» **PROBLEM 1**
In the passage on ureteroscopy outcomes, what AUC did Richard et al. report for the S.T.O.N.E. score in their review of 800 flexible URS procedures?
» **PROBLEM 2**
Proceed with the passage on ureteroscopy outcomes, writing on from its final sentence.

» **PASSAGE**
____________________
The Hounsfield unit density—or essence of the calculus—on CT scanning can differentiate among various stone compositions, simplify the description of stone type, and contribute to the data regarding the possibility of stone fragmentation. During ESWL sessions, previous studies have indicated that stone attenuation values can affect treatment outcomes.24,25 However, the present study did not demonstrate a significant difference between the SFR and the density of the stone (p = 0.819) for URS procedures. Our results may be explained by the mechanism of intracorporeal lithotripsy in both devices, which had the ability to eradicate all types of stones regardless of composition. Holmium-YAG laser pulses produce a thermal effect by creating microscopic vaporization bubbles at the tip of the fiber, which develops a shock wave that fragments the stones or turns them into dust. Meanwhile, pneumatic lithotripsy breaks the stones by oscillatory movements of a metal rod directly against the stones.26
Recently, flexible URS is increasingly used as standard treatment for patients with midsized nephrolithiasis and proximal ureteral calculi that are difficult to reach using rURS. Some previous studies proved the predictive value of the S.T.O.N.E. score for SFR following retrograde intrarenal surgery. Richard et al27 retrospectively reviewed 800 flexible URS procedures and demonstrated that the AUC for the ROC of the S.T.O.N.E score exhibited an intermediate level of prediction; 0.644 [95% CI: 0.609–0.680]. Karsiyakali et al28 reported the stone burden and S.T.O.N.E. score were statistically significantly higher in patients with a residual stone (p < 0.001, for both). They also revealed an AUC for the ROC of the S.T.O.N.E. score was 0.837, which is comparable with the present study.
____________________
» **RECORDS SUPPLIED**
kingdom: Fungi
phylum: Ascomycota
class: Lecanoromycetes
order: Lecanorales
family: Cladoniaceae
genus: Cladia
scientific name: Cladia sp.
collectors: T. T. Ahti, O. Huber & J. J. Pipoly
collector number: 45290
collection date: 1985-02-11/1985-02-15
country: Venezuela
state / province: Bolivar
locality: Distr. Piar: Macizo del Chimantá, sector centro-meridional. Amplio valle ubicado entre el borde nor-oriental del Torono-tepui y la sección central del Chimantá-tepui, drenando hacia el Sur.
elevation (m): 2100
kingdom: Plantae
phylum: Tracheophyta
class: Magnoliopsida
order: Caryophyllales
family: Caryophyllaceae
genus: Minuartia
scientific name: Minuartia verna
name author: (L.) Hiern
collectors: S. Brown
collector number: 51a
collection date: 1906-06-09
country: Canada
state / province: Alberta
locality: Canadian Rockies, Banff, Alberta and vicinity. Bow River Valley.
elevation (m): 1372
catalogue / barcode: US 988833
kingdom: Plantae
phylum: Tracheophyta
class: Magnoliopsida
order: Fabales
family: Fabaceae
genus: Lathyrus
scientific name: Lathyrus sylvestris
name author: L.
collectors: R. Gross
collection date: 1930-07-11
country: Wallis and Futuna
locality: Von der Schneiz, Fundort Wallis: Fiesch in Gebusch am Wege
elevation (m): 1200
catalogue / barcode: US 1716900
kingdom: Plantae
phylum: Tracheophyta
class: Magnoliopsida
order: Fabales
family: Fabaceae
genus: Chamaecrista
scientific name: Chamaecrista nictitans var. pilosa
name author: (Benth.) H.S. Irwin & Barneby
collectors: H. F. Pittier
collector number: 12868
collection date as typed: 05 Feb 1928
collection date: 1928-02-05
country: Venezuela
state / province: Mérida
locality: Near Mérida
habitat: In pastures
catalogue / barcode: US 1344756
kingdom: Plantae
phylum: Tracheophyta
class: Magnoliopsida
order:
____________________
» **REPLY 1**
0.644 (95% CI: 0.609–0.680)

» **REPLY 2**
This study has some limitations such as its retrospective nature and small sample size. In addition, the collection of data from different surgeons may have affected the reliability and validity of the study due to differences in personal techniques. However, all urologists who performed URS in the present study were high-volume endourologists, so we believe that this factor influences the results minimally. Furthermore, the present study did not include stone composition which may influence the SFR. However, to the best of our knowledge, this is the first study to validate the S.T.O.N.E. score for the rURS procedure.
In conclusion, the present study validated the predictive value of the S.T.O.N.E. score for SFR after rURS in an independent cohort. It also correlated with operative duration, hospitalization, and adverse events. Thus, the S.T.O.N.E. scoring system is a valuable tool in clinical planning for every patient undergoing rURS, due to its simple calculation and effectiveness.
We would like to express our thanks to all involved in this study, as well as the section of Clinical Epidemiology and Biostatistics, Faculty of Medicine, Ramathibodi Hospital, for their support of the statistical analysis.
The authors declare that they have no competing interests in this work.